ASSIGNED TASK
Pictures in the records should not be copied, but every other part must be repeated exactly.

Dataset entries:
----------------------------------------

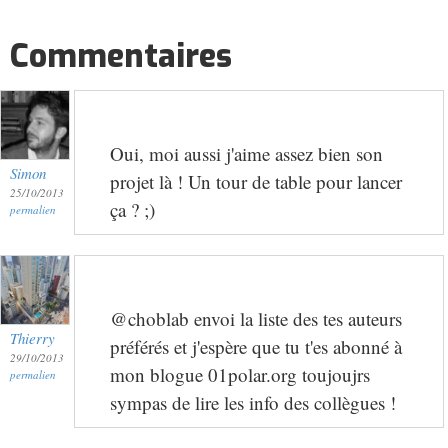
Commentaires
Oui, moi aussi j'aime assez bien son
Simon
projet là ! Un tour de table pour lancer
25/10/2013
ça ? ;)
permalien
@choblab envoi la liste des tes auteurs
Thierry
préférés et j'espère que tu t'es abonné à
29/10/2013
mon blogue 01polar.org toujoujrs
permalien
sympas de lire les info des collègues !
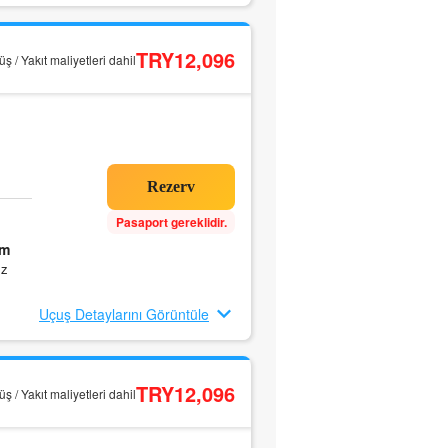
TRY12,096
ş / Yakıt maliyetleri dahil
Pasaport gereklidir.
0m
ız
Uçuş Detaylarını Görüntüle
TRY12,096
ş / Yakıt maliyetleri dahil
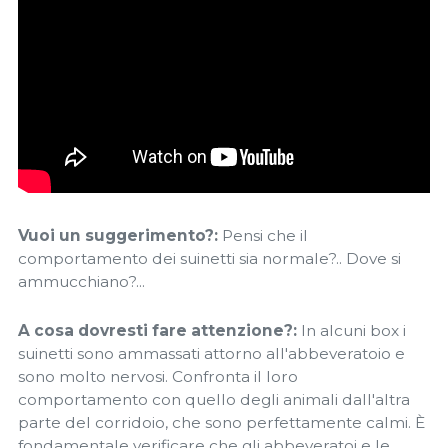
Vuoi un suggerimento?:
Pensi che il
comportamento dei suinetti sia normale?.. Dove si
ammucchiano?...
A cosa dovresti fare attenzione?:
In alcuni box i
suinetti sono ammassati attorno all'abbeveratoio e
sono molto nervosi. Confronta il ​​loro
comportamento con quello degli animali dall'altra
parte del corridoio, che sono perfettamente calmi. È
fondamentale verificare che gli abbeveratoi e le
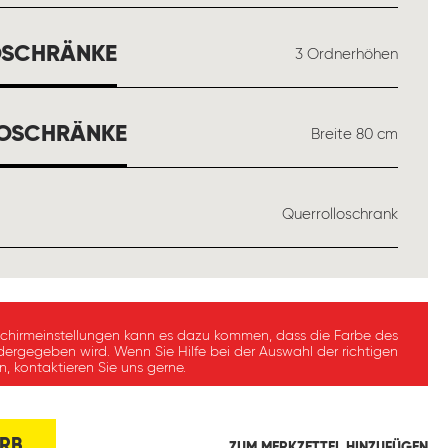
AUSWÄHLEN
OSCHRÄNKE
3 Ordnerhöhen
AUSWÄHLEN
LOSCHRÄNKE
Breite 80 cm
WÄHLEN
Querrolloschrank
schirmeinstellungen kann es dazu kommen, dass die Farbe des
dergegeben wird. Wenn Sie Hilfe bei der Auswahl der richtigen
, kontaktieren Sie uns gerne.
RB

----------------------------------------

WRITTEN ANSWER
Commentaires
Oui, moi aussi j'aime assez bien son
Simon
projet là ! Un tour de table pour lancer
25/10/2013
ça ? ;)
permalien
@choblab envoi la liste des tes auteurs
Thierry
préférés et j'espère que tu t'es abonné à
29/10/2013
mon blogue 01polar.org toujoujrs
permalien
sympas de lire les info des collègues !
TRY12,096
ş / Yakıt maliyetleri dahil
Pasaport gereklidir.
0m
ız
Uçuş Detaylarını Görüntüle
TRY12,096
ş / Yakıt maliyetleri dahil
Vuoi un suggerimento?:
Pensi che il
comportamento dei suinetti sia normale?.. Dove si
ammucchiano?...
A cosa dovresti fare attenzione?:
In alcuni box i
suinetti sono ammassati attorno all'abbeveratoio e
sono molto nervosi. Confronta il ​​loro
comportamento con quello degli animali dall'altra
parte del corridoio, che sono perfettamente calmi. È
fondamentale verificare che gli abbeveratoi e le
AUSWÄHLEN
OSCHRÄNKE
3 Ordnerhöhen
AUSWÄHLEN
LOSCHRÄNKE
Breite 80 cm
WÄHLEN
Querrolloschrank
schirmeinstellungen kann es dazu kommen, dass die Farbe des
dergegeben wird. Wenn Sie Hilfe bei der Auswahl der richtigen
, kontaktieren Sie uns gerne.
RB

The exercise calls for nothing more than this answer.